─── PROVIDED DATA
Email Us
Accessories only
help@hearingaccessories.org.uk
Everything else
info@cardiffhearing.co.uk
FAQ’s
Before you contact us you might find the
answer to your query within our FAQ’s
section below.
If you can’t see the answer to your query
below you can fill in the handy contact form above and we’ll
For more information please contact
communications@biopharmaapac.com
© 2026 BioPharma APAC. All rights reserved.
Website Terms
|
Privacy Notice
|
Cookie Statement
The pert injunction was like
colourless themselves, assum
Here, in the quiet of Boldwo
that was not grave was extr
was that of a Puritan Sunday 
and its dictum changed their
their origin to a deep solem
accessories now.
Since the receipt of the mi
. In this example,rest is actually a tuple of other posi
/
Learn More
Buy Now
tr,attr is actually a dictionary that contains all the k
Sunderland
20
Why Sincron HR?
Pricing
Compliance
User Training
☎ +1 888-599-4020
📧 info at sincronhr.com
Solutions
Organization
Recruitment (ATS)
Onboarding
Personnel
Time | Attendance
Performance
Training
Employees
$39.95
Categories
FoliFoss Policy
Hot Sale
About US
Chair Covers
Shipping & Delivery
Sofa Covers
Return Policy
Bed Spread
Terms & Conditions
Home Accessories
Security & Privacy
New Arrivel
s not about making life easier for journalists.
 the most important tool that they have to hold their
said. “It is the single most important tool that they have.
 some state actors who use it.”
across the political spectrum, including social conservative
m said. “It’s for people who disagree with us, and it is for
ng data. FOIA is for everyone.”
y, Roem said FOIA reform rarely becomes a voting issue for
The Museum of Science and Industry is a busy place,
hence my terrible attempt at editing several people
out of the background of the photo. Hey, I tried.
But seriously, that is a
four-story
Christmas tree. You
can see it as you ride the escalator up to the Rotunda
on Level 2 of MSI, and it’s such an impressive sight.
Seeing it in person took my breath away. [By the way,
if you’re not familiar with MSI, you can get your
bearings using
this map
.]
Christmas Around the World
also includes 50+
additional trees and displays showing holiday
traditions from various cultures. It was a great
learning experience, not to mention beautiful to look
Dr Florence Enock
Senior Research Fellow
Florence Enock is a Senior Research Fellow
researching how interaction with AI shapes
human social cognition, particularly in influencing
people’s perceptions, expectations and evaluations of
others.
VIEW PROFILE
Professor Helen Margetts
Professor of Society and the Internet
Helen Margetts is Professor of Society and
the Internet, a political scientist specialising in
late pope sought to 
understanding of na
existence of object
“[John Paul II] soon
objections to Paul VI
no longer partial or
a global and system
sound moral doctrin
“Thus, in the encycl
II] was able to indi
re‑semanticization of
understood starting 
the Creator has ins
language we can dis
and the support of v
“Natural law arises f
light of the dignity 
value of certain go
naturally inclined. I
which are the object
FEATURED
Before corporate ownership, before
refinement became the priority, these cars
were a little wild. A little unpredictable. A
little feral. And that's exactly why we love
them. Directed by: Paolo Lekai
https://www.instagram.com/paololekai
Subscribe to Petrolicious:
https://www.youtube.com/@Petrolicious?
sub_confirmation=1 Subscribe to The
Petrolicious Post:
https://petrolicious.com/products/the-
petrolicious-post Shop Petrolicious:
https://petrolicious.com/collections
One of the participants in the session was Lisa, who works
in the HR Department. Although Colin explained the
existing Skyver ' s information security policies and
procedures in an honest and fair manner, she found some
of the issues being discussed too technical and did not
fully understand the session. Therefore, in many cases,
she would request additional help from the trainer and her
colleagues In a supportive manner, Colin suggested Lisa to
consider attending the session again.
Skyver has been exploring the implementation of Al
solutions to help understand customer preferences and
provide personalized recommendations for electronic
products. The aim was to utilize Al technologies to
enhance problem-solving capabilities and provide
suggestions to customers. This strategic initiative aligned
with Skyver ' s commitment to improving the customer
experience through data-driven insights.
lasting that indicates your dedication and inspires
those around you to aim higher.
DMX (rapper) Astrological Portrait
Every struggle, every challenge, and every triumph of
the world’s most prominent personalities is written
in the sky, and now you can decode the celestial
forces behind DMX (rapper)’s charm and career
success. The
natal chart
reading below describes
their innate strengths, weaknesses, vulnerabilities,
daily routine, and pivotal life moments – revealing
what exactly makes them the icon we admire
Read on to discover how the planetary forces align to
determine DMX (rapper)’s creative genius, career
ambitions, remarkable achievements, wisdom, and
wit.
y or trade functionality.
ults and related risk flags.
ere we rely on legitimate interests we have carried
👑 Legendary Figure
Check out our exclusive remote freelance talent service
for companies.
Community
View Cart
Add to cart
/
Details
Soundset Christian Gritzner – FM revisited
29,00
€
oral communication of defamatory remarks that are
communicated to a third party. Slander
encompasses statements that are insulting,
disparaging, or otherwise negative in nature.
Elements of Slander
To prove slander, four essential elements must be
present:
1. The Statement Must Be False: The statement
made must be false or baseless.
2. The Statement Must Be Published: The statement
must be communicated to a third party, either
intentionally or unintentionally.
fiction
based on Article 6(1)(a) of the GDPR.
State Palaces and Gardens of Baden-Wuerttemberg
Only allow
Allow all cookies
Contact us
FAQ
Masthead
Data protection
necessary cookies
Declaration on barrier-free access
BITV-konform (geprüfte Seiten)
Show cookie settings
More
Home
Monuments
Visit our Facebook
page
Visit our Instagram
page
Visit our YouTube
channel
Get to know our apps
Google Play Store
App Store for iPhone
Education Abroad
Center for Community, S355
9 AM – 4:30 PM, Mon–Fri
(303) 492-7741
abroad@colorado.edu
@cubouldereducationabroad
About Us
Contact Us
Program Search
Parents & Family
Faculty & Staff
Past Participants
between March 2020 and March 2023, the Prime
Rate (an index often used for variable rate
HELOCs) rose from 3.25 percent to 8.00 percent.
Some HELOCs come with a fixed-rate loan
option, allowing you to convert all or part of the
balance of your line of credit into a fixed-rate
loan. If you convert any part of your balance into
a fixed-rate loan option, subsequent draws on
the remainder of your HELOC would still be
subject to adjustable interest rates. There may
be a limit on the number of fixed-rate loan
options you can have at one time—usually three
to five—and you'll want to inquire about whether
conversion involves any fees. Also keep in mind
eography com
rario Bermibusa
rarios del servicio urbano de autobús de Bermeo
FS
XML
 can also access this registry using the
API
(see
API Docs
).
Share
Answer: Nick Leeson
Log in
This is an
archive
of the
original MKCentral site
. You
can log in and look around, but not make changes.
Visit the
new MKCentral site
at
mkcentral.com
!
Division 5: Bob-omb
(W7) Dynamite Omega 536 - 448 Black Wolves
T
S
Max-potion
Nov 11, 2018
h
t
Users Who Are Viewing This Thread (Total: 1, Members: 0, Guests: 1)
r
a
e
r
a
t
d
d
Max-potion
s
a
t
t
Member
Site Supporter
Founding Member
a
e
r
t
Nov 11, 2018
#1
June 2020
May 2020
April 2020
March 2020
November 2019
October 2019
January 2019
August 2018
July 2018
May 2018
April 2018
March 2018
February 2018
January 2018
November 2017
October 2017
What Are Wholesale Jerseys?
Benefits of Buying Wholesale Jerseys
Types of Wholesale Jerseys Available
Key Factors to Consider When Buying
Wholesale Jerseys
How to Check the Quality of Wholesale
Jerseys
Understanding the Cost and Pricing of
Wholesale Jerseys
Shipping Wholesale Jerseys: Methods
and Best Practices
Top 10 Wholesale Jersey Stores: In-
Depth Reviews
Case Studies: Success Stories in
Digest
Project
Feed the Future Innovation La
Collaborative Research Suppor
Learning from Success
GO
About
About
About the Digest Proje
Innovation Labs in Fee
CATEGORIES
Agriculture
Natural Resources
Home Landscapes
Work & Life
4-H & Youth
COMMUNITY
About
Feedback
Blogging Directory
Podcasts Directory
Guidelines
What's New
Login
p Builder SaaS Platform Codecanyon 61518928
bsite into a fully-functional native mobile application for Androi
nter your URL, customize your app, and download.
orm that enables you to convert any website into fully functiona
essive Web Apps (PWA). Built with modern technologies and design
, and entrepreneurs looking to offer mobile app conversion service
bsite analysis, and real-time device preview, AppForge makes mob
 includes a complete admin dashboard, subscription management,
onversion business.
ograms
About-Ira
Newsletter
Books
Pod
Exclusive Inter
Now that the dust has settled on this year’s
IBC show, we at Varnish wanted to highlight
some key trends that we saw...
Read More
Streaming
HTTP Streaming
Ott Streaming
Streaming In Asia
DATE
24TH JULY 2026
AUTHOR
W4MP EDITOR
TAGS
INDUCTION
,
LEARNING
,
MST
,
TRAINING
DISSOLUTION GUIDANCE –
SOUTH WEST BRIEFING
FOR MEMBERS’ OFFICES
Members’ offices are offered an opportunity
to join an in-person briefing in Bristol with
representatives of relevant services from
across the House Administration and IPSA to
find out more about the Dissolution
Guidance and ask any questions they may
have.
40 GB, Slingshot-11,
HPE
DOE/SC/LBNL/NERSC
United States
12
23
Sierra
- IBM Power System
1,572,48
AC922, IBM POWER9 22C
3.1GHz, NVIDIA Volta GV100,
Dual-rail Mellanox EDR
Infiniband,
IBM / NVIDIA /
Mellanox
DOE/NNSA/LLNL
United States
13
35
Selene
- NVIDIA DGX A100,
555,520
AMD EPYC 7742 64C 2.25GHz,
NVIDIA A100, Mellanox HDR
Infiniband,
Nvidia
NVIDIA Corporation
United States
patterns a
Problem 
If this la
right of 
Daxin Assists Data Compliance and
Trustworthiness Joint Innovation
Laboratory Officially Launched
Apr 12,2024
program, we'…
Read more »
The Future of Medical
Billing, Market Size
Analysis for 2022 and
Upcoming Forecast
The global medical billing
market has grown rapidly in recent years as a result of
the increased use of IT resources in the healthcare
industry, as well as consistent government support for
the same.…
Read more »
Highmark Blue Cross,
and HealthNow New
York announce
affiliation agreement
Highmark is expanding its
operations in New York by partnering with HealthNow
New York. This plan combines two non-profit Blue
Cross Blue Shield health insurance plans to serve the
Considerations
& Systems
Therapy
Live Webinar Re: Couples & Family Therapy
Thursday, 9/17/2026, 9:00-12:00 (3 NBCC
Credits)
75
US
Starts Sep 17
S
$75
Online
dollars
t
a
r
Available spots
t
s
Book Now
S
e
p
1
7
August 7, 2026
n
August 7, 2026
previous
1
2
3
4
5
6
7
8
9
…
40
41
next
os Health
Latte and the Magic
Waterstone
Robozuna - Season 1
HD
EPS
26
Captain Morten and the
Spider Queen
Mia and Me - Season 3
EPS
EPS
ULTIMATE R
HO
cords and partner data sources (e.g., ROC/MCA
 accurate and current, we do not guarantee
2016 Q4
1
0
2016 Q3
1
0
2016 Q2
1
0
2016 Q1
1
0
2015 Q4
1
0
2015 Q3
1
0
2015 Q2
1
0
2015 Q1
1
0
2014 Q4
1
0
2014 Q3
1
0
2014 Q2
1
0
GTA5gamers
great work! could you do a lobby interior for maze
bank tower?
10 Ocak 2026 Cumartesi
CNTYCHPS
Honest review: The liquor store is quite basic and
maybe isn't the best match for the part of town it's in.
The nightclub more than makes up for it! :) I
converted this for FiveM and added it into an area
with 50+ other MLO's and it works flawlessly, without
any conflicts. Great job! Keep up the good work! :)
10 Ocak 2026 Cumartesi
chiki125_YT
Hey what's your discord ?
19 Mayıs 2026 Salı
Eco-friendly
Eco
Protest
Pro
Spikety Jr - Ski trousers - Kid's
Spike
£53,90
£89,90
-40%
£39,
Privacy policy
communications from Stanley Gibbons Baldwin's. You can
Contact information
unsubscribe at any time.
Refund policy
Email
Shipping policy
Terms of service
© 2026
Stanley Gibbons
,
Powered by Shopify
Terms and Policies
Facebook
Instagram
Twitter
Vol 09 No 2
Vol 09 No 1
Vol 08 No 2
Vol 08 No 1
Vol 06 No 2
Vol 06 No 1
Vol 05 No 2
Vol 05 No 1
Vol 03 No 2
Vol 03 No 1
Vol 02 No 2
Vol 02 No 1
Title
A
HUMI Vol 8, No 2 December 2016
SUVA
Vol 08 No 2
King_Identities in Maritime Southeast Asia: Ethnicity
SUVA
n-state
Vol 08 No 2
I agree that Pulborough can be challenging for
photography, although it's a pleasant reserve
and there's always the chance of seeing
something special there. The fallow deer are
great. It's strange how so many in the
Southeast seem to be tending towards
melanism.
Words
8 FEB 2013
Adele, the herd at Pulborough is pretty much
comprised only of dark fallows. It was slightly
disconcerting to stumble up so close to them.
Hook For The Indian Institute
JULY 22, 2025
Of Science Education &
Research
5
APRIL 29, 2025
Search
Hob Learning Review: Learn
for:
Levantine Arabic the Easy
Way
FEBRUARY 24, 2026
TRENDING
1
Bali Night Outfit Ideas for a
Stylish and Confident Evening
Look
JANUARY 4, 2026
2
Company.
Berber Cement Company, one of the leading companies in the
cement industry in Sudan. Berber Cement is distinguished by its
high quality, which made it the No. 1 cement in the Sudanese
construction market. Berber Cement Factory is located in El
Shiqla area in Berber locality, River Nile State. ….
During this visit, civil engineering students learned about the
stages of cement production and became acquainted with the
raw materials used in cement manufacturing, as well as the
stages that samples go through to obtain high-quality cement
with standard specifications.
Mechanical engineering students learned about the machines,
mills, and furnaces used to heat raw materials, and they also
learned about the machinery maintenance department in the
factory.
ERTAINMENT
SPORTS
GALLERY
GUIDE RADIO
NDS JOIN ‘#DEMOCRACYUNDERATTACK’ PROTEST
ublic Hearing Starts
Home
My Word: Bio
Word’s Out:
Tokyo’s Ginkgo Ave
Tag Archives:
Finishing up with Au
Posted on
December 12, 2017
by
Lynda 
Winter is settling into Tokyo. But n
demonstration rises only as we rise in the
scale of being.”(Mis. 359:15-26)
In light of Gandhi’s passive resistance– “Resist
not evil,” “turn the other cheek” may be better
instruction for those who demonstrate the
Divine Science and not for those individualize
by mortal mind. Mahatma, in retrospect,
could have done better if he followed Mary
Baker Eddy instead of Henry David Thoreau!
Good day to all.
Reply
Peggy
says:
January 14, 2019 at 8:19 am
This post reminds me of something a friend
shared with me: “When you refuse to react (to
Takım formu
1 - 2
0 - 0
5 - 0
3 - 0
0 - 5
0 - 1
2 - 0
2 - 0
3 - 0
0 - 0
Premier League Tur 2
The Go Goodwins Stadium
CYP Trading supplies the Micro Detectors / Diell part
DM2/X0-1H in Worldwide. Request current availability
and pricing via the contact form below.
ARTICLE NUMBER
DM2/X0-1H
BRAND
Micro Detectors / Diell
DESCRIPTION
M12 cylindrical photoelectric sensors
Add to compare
──────
PROBLEM STATEMENT>
Starting at the line above that contains "across the political", repeat each line exactly up to and including the line that contains "The Museum of", and stop there.

SOLVED PROBLEM>
across the political spectrum, including social conservative
m said. “It’s for people who disagree with us, and it is for
ng data. FOIA is for everyone.”
y, Roem said FOIA reform rarely becomes a voting issue for
The Museum of Science and Industry is a busy place,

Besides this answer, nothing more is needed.